╭─ 抜粋

その時は「変わった名前…」ぐらいな意識しかなかったのですが、いつしか大人になってその事を思い出して、「そういえば、あの時本で見た明延ってどんな所なのか?」と思うようになり、それが「行きたい」に変わっていきました。
改めて調べると「すず鉱山で栄えた街」とあり、今はもう操業も停止(1987年)している、と…。幼少時見た資料は1970年代後半当時でしたが、まだ現役のすず鉱山として操業していた頃だったんですね…。
同じ県でありながら、なかなか容易に行けない場所でもあり、昨年末に実現するまでかなりの時を要してしまいました。ようやく行く計画も立てて(何しろ経路の本数が少ないので…)、満を持して向かう事となりました。
まず八鹿駅に出てくる自体に時間を要し、姫路⇒寺前⇒和田山…とJRを3度も乗り換えた挙句にようやく着いたのでした、県内でありながら…。

╰─
╭─ 以下のデータ

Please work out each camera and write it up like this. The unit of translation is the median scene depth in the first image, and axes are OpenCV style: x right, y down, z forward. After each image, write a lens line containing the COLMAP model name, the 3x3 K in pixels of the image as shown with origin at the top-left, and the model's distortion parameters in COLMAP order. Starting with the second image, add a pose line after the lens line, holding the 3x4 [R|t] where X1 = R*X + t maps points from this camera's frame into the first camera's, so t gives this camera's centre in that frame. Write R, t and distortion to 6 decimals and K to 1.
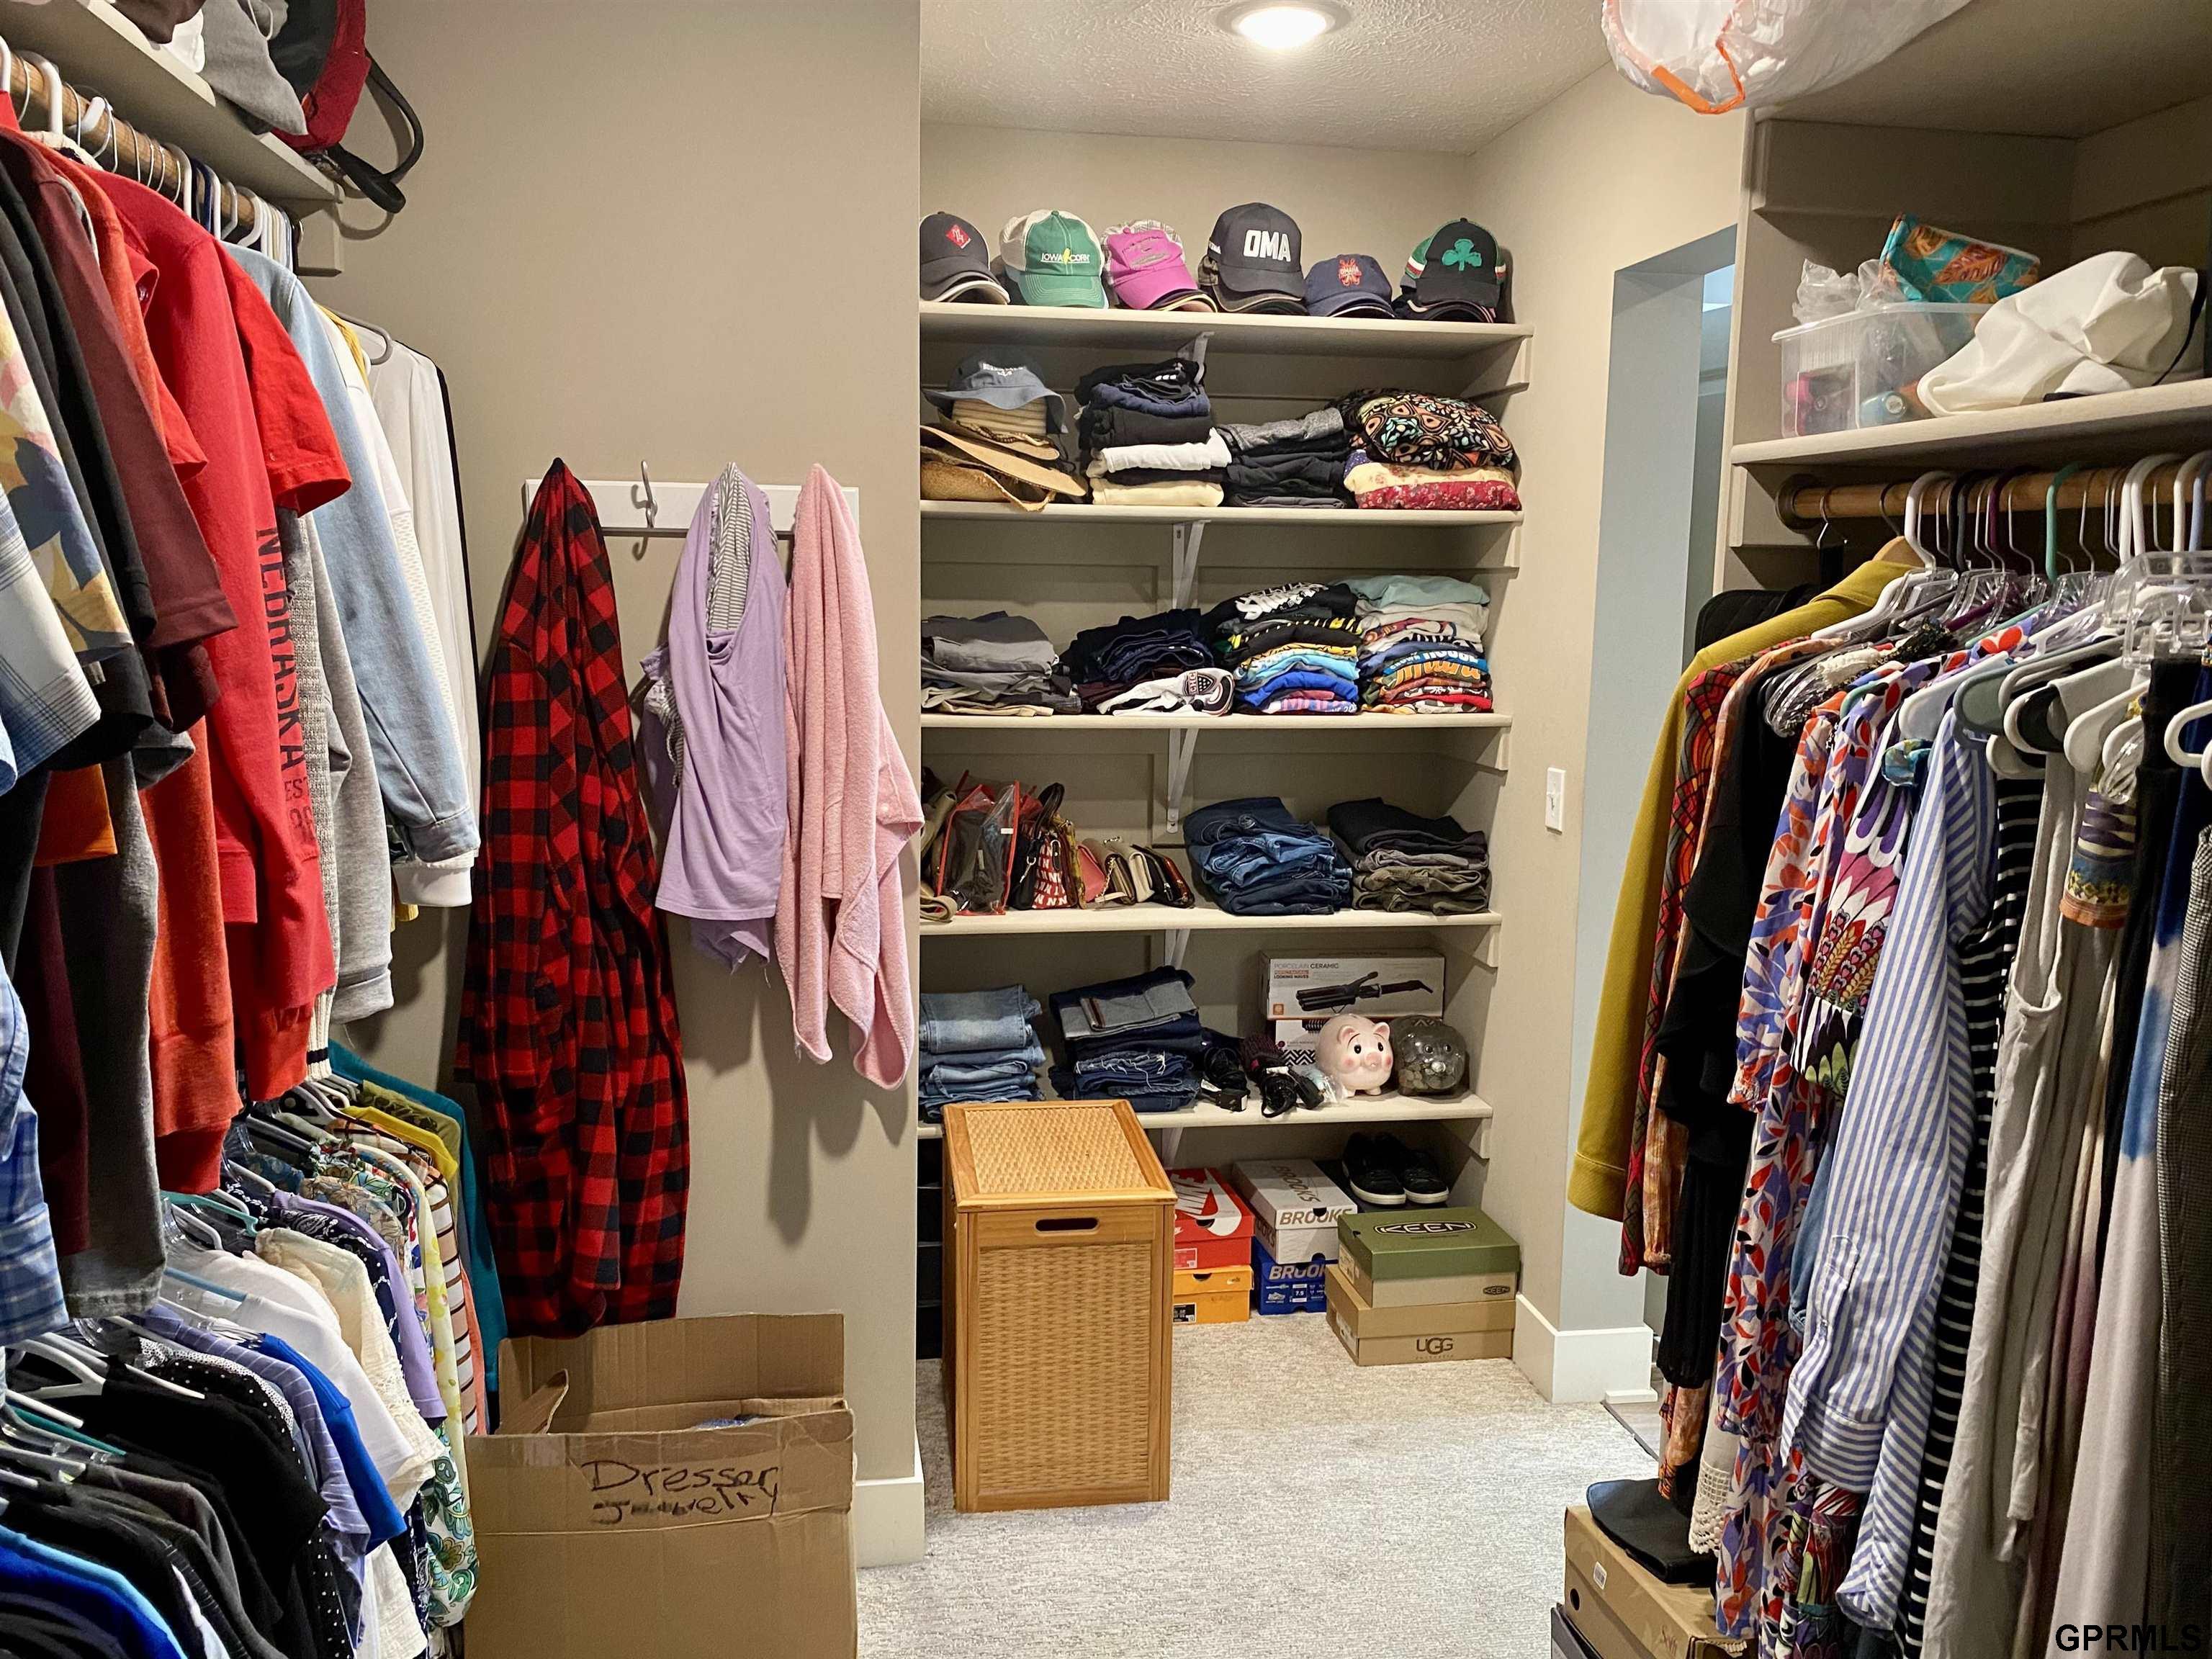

╰─

● 練習問題
• a. 抜粋のうち、「同じ県でありながら、なかなか」で始まり「でした、県内でありながら…。」まで続く部分を、そのまま書き出してください。
• b. 次の(i)〜(iii)が抜粋の内容と合っているか、それぞれ「はい」か「いいえ」で答え、決め手となる抜粋の言葉をそのまま引用してください。(i) 明延のすず鉱山は1987年に操業を停止している。(ii) 幼い頃に見た資料は1980年代のものだった。(iii) 八鹿駅に着くまでにJRを2回乗り換えた。
• c. 明延への旅をつづった抜粋の最後の文に続けて、その先の文章を書いてください。

● 解答
• a.
同じ県でありながら、なかなか容易に行けない場所でもあり、昨年末に実現するまでかなりの時を要してしまいました。ようやく行く計画も立てて(何しろ経路の本数が少ないので…)、満を持して向かう事となりました。
まず八鹿駅に出てくる自体に時間を要し、姫路⇒寺前⇒和田山…とJRを3度も乗り換えた挙句にようやく着いたのでした、県内でありながら…。

• b.
(i) はい。「今はもう操業も停止(1987年)している」
(ii) いいえ。「幼少時見た資料は1970年代後半当時でしたが」
(iii) いいえ。「JRを3度も乗り換えた」

• c.
八鹿駅からはここに泊まっている「全但バス」で明延に向かいます。
右に隠れている部分にバスセンターがあり、待合室もあるのですが、バスが来たとかアナウンスはないし、待合室から見える所までバスも来なくて、定刻前になっても一切そんな気配がなく少々焦りました。
要はこの停まってる所へ随時乗りに来なさい方式だった訳です。そんな事も知らず、危うく黙って見過ごすところでした。アナウンスぐらいあってもいいと思いますが…本数少ないのに。
ちなみに明延方面へのダイヤ的には、1日に8本くらいしかなかったので、事前調査は不可欠でした。朝の5時台前半から地元を発って、ここの8:30発のバスに乗れるようにやってきました。
「明延」行のバスで終点まで、所要1時間強で運賃は¥1,090でした。
山道にも結構入ってなかなかの車窓風景でした…
終点明延です。
こののりばは実は帰りの時のものですが、着いたのは下側の写真の建物のすぐ左側方になります。この広場隔てて向こうにも同様ののりばがあり、やはり八鹿駅方面のもので、時期により微妙にのりば位置が違う不思議な事になっていました。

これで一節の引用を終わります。